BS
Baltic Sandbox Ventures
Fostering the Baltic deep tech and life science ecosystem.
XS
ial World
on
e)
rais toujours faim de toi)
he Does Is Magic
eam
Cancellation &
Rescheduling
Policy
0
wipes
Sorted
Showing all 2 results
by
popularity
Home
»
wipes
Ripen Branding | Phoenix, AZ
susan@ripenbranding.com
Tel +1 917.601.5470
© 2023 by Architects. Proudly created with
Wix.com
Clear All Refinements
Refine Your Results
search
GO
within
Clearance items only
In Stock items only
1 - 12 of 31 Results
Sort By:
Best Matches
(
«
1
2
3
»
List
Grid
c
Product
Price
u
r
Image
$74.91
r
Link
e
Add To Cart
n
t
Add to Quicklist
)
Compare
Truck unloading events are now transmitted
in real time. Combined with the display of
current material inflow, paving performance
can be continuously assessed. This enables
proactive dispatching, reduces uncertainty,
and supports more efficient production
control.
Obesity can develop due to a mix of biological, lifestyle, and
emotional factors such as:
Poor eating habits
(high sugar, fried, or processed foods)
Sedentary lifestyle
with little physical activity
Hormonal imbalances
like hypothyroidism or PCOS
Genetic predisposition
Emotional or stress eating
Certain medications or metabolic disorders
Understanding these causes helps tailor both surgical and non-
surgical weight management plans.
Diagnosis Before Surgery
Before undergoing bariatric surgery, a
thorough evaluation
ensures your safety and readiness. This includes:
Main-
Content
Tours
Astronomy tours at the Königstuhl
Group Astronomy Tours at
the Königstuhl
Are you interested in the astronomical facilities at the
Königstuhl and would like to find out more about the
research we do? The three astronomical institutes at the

• • • • •

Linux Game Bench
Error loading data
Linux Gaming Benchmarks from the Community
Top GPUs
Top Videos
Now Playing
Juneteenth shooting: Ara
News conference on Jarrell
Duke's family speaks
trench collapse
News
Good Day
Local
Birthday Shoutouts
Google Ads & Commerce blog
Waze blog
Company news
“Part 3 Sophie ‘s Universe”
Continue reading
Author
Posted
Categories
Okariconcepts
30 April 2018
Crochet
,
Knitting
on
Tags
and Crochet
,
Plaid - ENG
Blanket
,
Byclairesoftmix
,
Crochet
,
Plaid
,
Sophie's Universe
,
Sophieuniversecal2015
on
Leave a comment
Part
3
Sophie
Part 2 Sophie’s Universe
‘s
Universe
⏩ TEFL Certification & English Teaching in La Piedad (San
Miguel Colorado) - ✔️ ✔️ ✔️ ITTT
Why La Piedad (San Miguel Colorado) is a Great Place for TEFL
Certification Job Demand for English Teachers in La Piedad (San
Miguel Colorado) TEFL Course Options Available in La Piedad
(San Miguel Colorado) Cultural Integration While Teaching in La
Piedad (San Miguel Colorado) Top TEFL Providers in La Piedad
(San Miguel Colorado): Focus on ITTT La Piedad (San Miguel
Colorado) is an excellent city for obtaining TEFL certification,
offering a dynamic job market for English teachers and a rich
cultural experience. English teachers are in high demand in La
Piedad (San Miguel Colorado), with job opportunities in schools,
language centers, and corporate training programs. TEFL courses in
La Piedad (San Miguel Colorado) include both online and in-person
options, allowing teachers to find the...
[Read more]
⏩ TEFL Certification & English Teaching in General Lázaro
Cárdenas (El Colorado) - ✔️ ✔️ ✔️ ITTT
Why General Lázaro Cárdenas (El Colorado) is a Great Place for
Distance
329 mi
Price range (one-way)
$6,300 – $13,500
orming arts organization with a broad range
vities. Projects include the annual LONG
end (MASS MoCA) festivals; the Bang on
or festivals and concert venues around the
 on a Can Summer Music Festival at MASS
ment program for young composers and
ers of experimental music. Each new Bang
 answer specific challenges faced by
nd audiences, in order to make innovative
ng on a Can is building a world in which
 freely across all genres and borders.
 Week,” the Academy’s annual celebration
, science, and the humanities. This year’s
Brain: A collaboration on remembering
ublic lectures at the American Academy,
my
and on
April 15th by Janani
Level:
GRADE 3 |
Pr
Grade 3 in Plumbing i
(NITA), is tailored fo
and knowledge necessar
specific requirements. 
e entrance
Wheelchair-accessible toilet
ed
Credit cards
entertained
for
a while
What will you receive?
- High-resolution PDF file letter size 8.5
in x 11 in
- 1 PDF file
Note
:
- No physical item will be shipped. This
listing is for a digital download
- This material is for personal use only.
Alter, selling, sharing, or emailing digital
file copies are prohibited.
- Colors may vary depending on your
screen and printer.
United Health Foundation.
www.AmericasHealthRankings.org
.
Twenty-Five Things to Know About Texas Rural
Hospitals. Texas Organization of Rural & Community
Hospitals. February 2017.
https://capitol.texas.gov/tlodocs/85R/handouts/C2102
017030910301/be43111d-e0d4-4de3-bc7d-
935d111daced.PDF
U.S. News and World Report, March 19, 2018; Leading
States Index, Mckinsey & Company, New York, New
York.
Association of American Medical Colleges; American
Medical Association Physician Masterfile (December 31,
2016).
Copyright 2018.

• • • • •

--- INSTRUCTIONS TO FOLLOW ---
Locate each line in the items above that contains the word "Teaching", and copy those lines in full. Case counts.

--- OUTPUT FOR THIS EXERCISE ---
⏩ TEFL Certification & English Teaching in La Piedad (San
(San Miguel Colorado) Cultural Integration While Teaching in La
⏩ TEFL Certification & English Teaching in General Lázaro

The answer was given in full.